State of UK Press…Biting the Hand That Feeds Them?

Submitted by Ross Ashcroft on March 10, 2009 – 3:44 pmNo Comment
State of UK Press…Biting the Hand That Feeds Them?

Five months ago The Renegade Economist (conservatively) estimated that $45trn of global wealth was going to be being wiped out. The response from the UK press was indifference. Although the figures were reported globally, there was sceptical silence in Blighty. Why?

The Asian Development Bank warned on Monday that an estimated fall of $50trn in the value of financial assets worldwide might have been exceeded. This is equivalent to a year’s global economic output.

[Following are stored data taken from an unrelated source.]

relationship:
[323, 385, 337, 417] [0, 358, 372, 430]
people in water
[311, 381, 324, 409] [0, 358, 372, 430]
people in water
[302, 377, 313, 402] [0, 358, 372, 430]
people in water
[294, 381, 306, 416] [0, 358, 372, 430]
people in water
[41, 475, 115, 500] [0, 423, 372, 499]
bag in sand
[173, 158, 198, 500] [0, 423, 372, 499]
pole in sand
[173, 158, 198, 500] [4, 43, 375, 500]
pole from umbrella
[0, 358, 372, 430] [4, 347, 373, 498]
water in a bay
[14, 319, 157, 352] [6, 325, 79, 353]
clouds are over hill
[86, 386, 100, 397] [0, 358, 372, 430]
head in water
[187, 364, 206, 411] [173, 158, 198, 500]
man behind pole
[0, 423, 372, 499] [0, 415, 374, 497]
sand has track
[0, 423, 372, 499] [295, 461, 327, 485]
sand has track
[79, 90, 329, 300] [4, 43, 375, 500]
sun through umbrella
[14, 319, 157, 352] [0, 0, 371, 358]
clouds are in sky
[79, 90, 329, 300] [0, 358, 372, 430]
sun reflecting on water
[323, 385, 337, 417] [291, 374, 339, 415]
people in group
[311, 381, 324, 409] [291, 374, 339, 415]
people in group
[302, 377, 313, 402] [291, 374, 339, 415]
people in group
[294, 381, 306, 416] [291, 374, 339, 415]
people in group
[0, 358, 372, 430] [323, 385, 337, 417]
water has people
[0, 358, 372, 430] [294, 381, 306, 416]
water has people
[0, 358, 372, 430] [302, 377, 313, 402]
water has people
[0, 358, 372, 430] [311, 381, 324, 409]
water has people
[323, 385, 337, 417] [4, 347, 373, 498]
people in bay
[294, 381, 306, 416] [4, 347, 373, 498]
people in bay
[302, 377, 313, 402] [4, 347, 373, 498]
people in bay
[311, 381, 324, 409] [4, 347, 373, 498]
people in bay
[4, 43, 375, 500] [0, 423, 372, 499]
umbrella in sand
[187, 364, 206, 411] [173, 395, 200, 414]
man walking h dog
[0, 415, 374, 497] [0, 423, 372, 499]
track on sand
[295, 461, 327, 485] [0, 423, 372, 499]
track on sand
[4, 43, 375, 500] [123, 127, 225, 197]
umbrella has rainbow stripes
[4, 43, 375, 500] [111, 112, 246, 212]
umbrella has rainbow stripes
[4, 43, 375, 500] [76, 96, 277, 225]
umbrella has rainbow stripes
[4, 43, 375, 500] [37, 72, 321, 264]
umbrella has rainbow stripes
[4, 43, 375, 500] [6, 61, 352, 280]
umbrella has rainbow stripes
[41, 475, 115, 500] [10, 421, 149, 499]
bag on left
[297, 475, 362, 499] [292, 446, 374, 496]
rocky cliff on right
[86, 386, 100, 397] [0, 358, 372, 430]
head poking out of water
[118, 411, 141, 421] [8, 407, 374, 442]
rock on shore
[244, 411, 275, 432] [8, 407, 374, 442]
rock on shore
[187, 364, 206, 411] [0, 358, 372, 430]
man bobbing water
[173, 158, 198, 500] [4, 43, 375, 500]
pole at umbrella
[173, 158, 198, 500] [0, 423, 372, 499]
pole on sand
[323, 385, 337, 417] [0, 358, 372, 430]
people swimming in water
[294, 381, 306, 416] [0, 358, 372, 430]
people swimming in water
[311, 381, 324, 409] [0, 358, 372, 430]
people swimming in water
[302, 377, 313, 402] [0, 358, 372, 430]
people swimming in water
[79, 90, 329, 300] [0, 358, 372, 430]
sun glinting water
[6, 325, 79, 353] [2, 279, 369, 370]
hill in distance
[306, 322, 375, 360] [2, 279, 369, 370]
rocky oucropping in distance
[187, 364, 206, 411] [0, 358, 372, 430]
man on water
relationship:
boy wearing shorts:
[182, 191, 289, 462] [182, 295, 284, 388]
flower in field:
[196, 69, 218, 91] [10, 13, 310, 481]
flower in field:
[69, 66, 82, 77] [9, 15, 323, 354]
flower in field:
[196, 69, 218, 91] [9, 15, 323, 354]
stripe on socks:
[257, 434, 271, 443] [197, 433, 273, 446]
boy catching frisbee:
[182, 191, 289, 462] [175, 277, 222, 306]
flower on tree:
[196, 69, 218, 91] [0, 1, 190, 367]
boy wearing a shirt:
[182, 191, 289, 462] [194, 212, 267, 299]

The Renegade Economist prediction was published six months before anyone else got round to doing the sums – a necessary exercise to help governments that want to combat deflation. So what does their silence say about the state of the media?

Buffet

People tend to quote pearls of Warren Buffet wisdom, but one insight of his insights is constantly overlooked: dumb down journalists and you get a dumbed nation. I’m not saying that British journalists are ‘dumb’ – they are not. But one cannot help suspecting that British hacks are more compromised at a time, ironically, when they can communicate freely to the whole world. As ‘news’ channels continually propagate the banal, the consequences of journalists failing to do their job are grievous.

On that sleepy Wednesday last October, $45,000,000,000,000 wiped out globally was surely the biggest story in town? Sadly, it wasn’t, in London. Arbitrary defence cuts, celebrity tattoos, Brown vacillating over the banking crisis, some politician’s expenses and footballers with three nipples took precedent.

But to whose detriment?

A Missed Opportunity

Yes, journalists are compromised – some because of a desire to fly on the Prime Minister’s plane and eat vol-au-vents in the inner sanctum, others because of the vested interests of morally bankrupt media magnates.

But we all lose when they fail to stand back and understand the fundamentals.

Journalists should know there is no necessary connection between the rate of inflation and house prices. If reporters understood the basics, Brown would not get away with his outburst at 30,000ft.  ”House prices were high because of a lack of supply,” he said. “If inflation is low, people are going to borrow money to buy houses. You can’t stop that. You don’t understand it.” Rubbish – you could have had him!

We need stronger journalism. Most journalists are too worried about their careers to put Gordon Brown on the spot.

“Smelly Little Orthodoxies”

Context, dissent and independent thinking are not to be sneered at as some quaint privilege from yesteryear. Once great liberal newspapers whose journalists produced a pioneering charter of editorial independence are now purveyors of what George Orwell called “smelly little orthodoxies” wrapped in saccharine lifestyle supplements. This simply won’t do.

If we allow the state media circus to become a freak show, all of us will be killed by weapons of hysterical distraction and be rest assured – that won’t be reported.